_WHAT YOU WILL DO_
Go through the entries below and retype them exactly, omitting each picture.

Start of Block

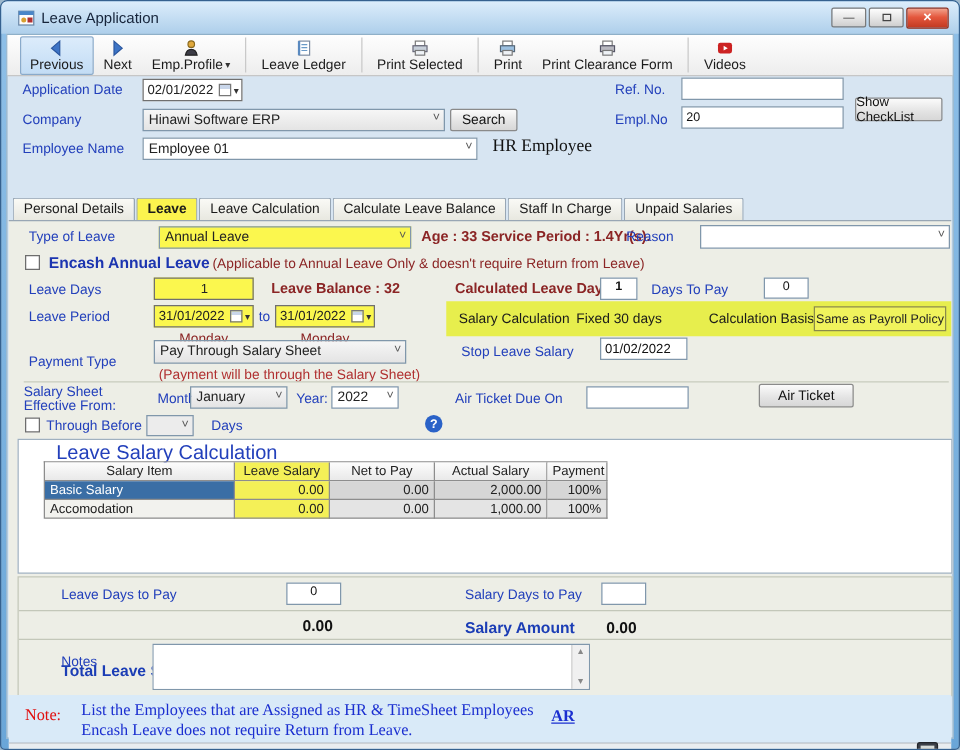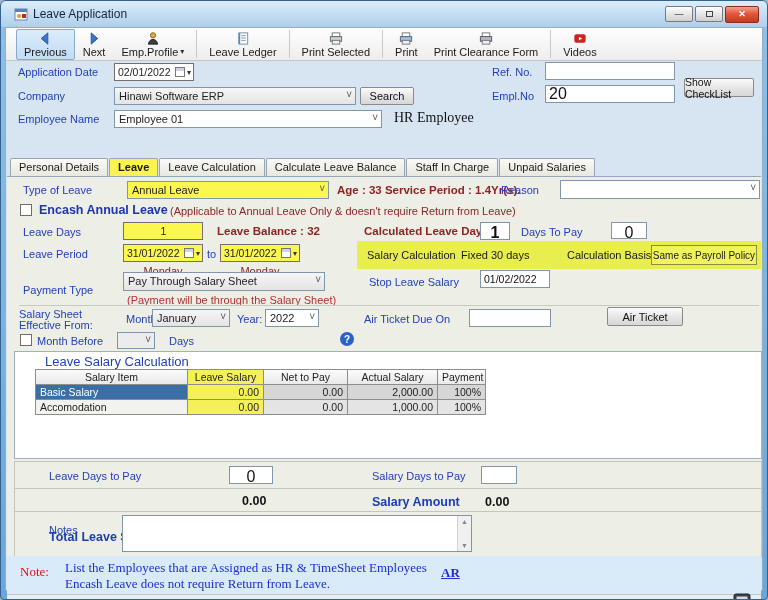--- a/index.html
+++ b/index.html
@@ -35,7 +35,7 @@
   .lbl{position:absolute;color:#2340bb;white-space:nowrap;}
   .lbl-maroon{position:absolute;color:#8b2525;font-weight:bold;white-space:nowrap;}
   .tbx{position:absolute;border:1px solid #8097ab;background:#fff;font-family:"Liberation Sans",sans-serif;
-    font-size:16px;padding:1px 3px;color:#111;}
+    font-size:10px;padding:1px 3px;color:#111;}
   .combo{position:absolute;border:1px solid #8097ab;background:linear-gradient(#f6f6f6,#e4e4e4);
     padding:2px 16px 0 4px;white-space:nowrap;overflow:hidden;color:#222;}
   .combo::after{content:"˅";position:absolute;right:3px;top:1px;font-size:10px;color:#555;}

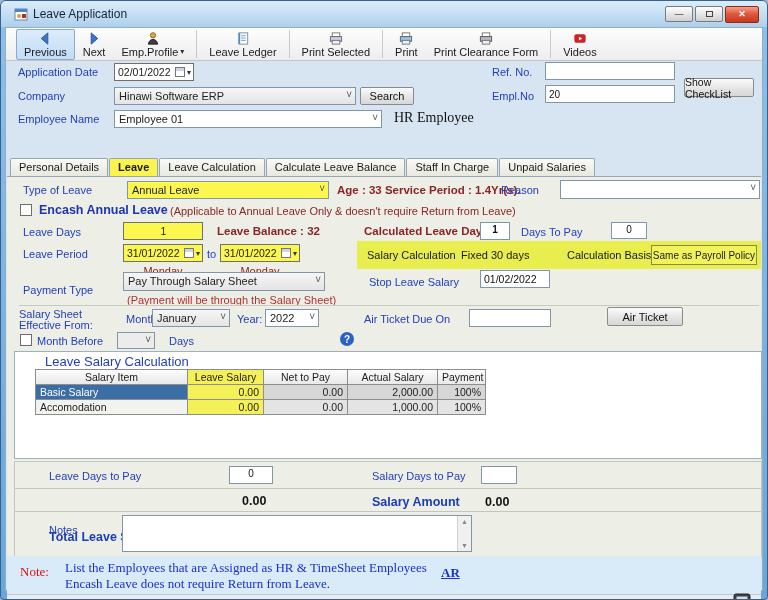--- a/index.html
+++ b/index.html
@@ -273,7 +273,7 @@
       <div class="btn" style="left:600px;top:130px;width:76px;height:19px;">Air Ticket</div>
 
       <span class="chk" style="left:13px;top:157px;"></span>
-      <span class="lbl" style="left:30px;top:158px;">Month Before</span>
+      <span class="lbl" style="left:30px;top:158px;">Through Before</span>
       <div class="combo disabled" style="left:110px;top:155px;width:38px;height:17px;"><span></span></div>
       <span class="lbl" style="left:162px;top:158px;">Days</span>
       <div class="helpicon" style="left:333px;top:155px;">?</div>

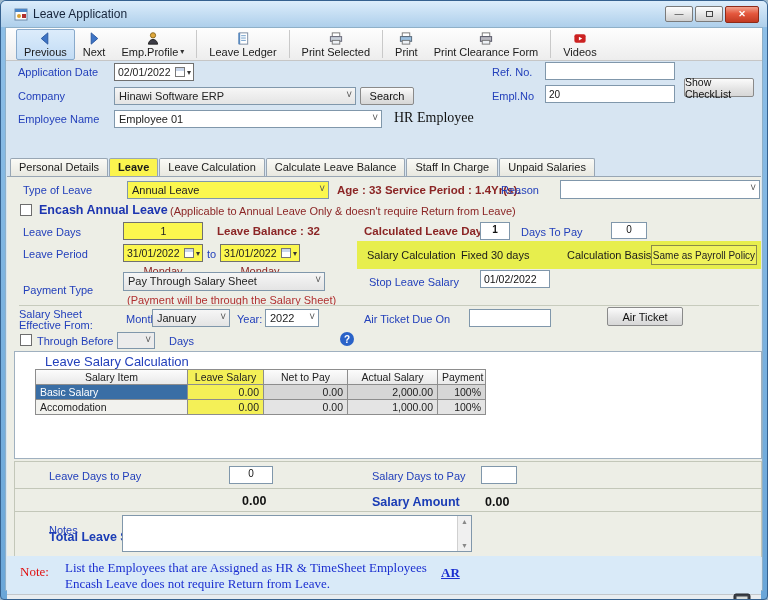--- a/index.html
+++ b/index.html
@@ -62,7 +62,7 @@
   .basis-box{position:absolute;left:294px;top:4px;width:106px;height:20px;border:1px solid #8b8b4a;
     background:#f0f35c;font-size:10px;display:flex;align-items:center;justify-content:center;white-space:nowrap;}
   .groupbox{position:absolute;left:7px;top:174px;width:748px;height:108px;border:1px solid #9fb0bf;background:#fff;}
-  .gb-title{position:absolute;left:30px;top:2px;color:#2340bb;font-size:13px;text-align:right;}
+  .gb-title{position:absolute;left:30px;top:2px;color:#2340bb;font-size:16px;text-align:right;}
   
   .tbl{position:absolute;left:20px;top:17px;display:grid;grid-template-columns:152px 76px 84px 90px 48px;
     border-top:1px solid #8d8d8d;border-left:1px solid #8d8d8d;font-size:10.5px;}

End of Block

_ANSWER TO THE PROBLEM_
--- a/index.html
+++ b/index.html
@@ -35,7 +35,7 @@
   .lbl{position:absolute;color:#2340bb;white-space:nowrap;}
   .lbl-maroon{position:absolute;color:#8b2525;font-weight:bold;white-space:nowrap;}
   .tbx{position:absolute;border:1px solid #8097ab;background:#fff;font-family:"Liberation Sans",sans-serif;
-    font-size:16px;padding:1px 3px;color:#111;}
+    font-size:10px;padding:1px 3px;color:#111;}
   .combo{position:absolute;border:1px solid #8097ab;background:linear-gradient(#f6f6f6,#e4e4e4);
     padding:2px 16px 0 4px;white-space:nowrap;overflow:hidden;color:#222;}
   .combo::after{content:"˅";position:absolute;right:3px;top:1px;font-size:10px;color:#555;}

--- a/index.html
+++ b/index.html
@@ -273,7 +273,7 @@
       <div class="btn" style="left:600px;top:130px;width:76px;height:19px;">Air Ticket</div>
 
       <span class="chk" style="left:13px;top:157px;"></span>
-      <span class="lbl" style="left:30px;top:158px;">Month Before</span>
+      <span class="lbl" style="left:30px;top:158px;">Through Before</span>
       <div class="combo disabled" style="left:110px;top:155px;width:38px;height:17px;"><span></span></div>
       <span class="lbl" style="left:162px;top:158px;">Days</span>
       <div class="helpicon" style="left:333px;top:155px;">?</div>

--- a/index.html
+++ b/index.html
@@ -62,7 +62,7 @@
   .basis-box{position:absolute;left:294px;top:4px;width:106px;height:20px;border:1px solid #8b8b4a;
     background:#f0f35c;font-size:10px;display:flex;align-items:center;justify-content:center;white-space:nowrap;}
   .groupbox{position:absolute;left:7px;top:174px;width:748px;height:108px;border:1px solid #9fb0bf;background:#fff;}
-  .gb-title{position:absolute;left:30px;top:2px;color:#2340bb;font-size:13px;text-align:right;}
+  .gb-title{position:absolute;left:30px;top:2px;color:#2340bb;font-size:16px;text-align:right;}
   
   .tbl{position:absolute;left:20px;top:17px;display:grid;grid-template-columns:152px 76px 84px 90px 48px;
     border-top:1px solid #8d8d8d;border-left:1px solid #8d8d8d;font-size:10.5px;}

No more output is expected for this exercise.